TASK TO CARRY OUT.
Rewrite the lines of the records from the line with "군함 복구 도구 – 복구 비용표" to the line with "masaje, encarcelado por", both included, substituting "belleza" for "masaje" and leaving everything else unchanged.

[Saved entries]
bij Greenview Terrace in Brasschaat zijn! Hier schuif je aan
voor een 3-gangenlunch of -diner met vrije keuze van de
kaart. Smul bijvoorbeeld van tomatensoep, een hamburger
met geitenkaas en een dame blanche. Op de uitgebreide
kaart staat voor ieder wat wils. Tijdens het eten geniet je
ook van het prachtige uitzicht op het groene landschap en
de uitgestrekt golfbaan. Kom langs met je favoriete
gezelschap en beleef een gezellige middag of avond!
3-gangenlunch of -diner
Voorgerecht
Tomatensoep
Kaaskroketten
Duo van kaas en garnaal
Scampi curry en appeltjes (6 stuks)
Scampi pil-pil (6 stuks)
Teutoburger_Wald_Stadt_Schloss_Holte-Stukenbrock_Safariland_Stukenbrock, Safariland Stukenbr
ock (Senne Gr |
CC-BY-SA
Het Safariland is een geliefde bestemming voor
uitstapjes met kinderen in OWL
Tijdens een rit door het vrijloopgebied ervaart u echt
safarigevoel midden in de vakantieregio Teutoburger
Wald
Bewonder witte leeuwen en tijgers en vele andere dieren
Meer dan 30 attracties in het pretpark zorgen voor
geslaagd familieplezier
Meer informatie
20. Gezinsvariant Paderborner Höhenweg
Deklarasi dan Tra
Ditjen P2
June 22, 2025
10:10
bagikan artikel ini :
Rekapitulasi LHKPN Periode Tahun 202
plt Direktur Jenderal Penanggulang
==
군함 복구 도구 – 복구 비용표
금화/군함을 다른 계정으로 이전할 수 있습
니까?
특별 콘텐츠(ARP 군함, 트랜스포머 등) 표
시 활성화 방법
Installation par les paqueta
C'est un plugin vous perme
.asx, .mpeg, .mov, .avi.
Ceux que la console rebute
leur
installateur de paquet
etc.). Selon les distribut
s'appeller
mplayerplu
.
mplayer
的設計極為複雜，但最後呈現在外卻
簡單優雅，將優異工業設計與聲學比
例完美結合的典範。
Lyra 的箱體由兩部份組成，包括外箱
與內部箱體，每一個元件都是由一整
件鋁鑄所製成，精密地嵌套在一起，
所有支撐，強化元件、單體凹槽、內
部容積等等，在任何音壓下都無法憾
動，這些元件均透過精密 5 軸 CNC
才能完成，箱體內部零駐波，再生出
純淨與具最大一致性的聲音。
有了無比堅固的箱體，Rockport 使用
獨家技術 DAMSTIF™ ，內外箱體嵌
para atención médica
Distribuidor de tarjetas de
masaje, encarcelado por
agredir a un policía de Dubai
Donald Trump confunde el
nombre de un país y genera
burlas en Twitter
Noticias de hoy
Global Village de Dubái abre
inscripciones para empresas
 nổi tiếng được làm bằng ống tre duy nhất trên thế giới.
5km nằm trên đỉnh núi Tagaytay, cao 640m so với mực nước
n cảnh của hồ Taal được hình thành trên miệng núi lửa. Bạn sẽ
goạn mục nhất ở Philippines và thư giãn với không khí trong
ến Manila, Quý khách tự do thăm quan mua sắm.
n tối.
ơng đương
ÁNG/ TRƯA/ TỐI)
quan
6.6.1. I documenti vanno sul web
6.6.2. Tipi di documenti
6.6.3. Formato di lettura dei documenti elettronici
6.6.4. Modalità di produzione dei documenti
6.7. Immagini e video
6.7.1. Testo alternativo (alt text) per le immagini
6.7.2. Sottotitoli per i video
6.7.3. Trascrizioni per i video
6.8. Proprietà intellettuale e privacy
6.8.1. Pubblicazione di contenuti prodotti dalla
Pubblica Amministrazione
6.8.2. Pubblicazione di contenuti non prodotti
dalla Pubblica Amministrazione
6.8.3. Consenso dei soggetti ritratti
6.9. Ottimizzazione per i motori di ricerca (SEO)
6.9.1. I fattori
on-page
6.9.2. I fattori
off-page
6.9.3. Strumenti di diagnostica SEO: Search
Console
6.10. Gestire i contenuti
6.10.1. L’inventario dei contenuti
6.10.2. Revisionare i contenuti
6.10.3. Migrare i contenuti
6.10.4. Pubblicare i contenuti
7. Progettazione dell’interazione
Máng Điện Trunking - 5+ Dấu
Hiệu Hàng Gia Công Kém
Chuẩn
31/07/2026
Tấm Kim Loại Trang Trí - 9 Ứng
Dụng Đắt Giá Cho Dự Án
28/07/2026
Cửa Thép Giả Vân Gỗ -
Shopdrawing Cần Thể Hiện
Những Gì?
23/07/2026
--
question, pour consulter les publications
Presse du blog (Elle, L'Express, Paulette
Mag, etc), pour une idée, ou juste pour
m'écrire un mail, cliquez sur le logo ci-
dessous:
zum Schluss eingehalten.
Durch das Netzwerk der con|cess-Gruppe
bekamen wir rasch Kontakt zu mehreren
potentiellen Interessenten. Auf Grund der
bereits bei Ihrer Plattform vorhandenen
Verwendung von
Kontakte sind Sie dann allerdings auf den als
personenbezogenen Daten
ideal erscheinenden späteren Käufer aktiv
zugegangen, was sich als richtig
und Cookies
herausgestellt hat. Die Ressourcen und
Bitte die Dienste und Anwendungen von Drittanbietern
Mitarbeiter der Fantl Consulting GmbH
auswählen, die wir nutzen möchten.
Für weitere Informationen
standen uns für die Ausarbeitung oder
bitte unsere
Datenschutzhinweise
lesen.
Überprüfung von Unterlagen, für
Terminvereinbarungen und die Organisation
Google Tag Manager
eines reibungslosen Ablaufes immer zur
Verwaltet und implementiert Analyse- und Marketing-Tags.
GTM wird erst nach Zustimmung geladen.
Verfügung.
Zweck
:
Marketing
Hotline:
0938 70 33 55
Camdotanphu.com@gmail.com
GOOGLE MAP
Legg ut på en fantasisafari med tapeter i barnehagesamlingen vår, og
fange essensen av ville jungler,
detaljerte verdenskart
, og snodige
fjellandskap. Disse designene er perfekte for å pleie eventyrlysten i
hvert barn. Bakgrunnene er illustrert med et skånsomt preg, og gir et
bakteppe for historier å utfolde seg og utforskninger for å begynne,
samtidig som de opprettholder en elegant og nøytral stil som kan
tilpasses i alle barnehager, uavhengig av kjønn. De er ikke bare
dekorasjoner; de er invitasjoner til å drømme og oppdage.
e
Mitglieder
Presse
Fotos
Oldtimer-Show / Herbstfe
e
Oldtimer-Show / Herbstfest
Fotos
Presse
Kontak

EXERCISE OUTPUT.
군함 복구 도구 – 복구 비용표
금화/군함을 다른 계정으로 이전할 수 있습
니까?
특별 콘텐츠(ARP 군함, 트랜스포머 등) 표
시 활성화 방법
Installation par les paqueta
C'est un plugin vous perme
.asx, .mpeg, .mov, .avi.
Ceux que la console rebute
leur
installateur de paquet
etc.). Selon les distribut
s'appeller
mplayerplu
.
mplayer
的設計極為複雜，但最後呈現在外卻
簡單優雅，將優異工業設計與聲學比
例完美結合的典範。
Lyra 的箱體由兩部份組成，包括外箱
與內部箱體，每一個元件都是由一整
件鋁鑄所製成，精密地嵌套在一起，
所有支撐，強化元件、單體凹槽、內
部容積等等，在任何音壓下都無法憾
動，這些元件均透過精密 5 軸 CNC
才能完成，箱體內部零駐波，再生出
純淨與具最大一致性的聲音。
有了無比堅固的箱體，Rockport 使用
獨家技術 DAMSTIF™ ，內外箱體嵌
para atención médica
Distribuidor de tarjetas de
belleza, encarcelado por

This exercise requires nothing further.